Arc 4-3 Ch 10 - Memburuk ... untuk sesaat

161 20 12
                                    

seperti biasa, kalau ada yang mengganjal atau ada kesalahan ketik, silakan langsung comment. Kalau bagian mengganjal, selama tidak spoiler dengan story, akan Author jawab.

============================================================


"Aku pulang."

"Gin!"

Inanna menjemputku di pintu. Namun, dia tidak tampak bahagia, panik. Baru saja aku melepas sepatu, Inanna sudah menarikku.

"Ada apa?"

"Rina, Gin! Rina!"

"Ada apa dengan Rina?"

Inanna tidak memberi jawaban. Dia hanya menarikku tanpa jawaban. Kami masuk ke kamar di lantai satu. Di dalam, terlihat Emir yang berusaha merengkuh Rina, tapi gagal. Semua usaha digagalkan oleh Rina yang berontak.

"Tera! Tera!"

Namun, yang repot adalah, Rina tidak sadar, matanya terpejam. Ini adalah kasus histeris Rina yang paling parah sejak Tera tewas.

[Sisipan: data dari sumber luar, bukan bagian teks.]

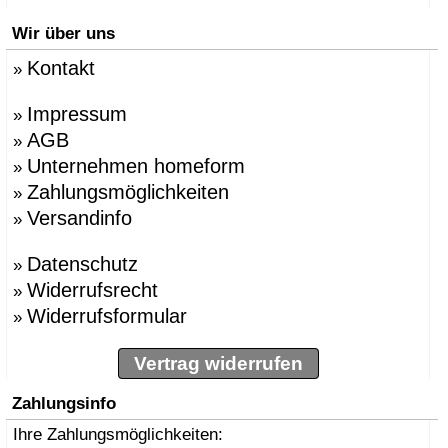
Wir über uns
Kontakt
»
Impressum
»
AGB
»
Unternehmen homeform
»
Zahlungsmöglichkeiten
»
Versandinfo
»
Datenschutz
»
Widerrufsrecht
»
Widerrufsformular
»
Vertrag widerrufen
Zahlungsinfo
Ihre Zahlungsmöglichkeiten:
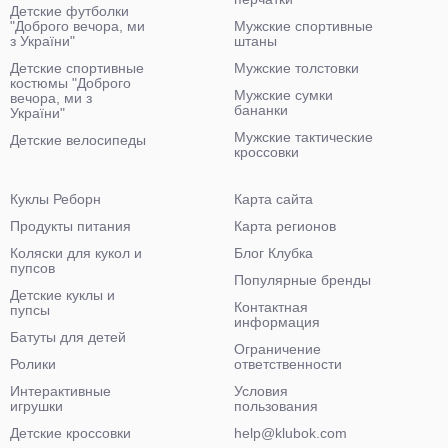
Детские футболки
"Доброго вечора, ми
Мужские спортивные
з України"
штаны
Детские спортивные
Мужские толстовки
костюмы "Доброго
Мужские сумки
вечора, ми з
бананки
України"
Мужские тактические
Детские велосипеды
кроссовки
Куклы Реборн
Карта сайта
Продукты питания
Карта регионов
Коляски для кукол и
Блог Клубка
пупсов
Популярные бренды
Детские куклы и
Контактная
пупсы
информация
Батуты для детей
Ограничение
Ролики
ответственности
Интерактивные
Условия
игрушки
пользования
Детские кроссовки
help@klubok.com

Aku masuk begitu Inanna melepas tanganku. Dengan paksa, aku menahan tangan kanan Rina dan langsung merengkuhnya, memeluknya erat.

"Tidak apa, Rina. Tidak apa."

Rina tidak langsung tenang. Dia masih berontak. Namun karena aku memiliki kekuatan fisik yang jauh lebih besar dari dirinya, Rina tidak bisa melepaskan diri. Perlahan, Rina semakin tenang. Setelah beberapa saat, akhirnya, Rina tidur dengan tenang. Dia kembali tertidur dengan pipi lembap, bekas tangisan.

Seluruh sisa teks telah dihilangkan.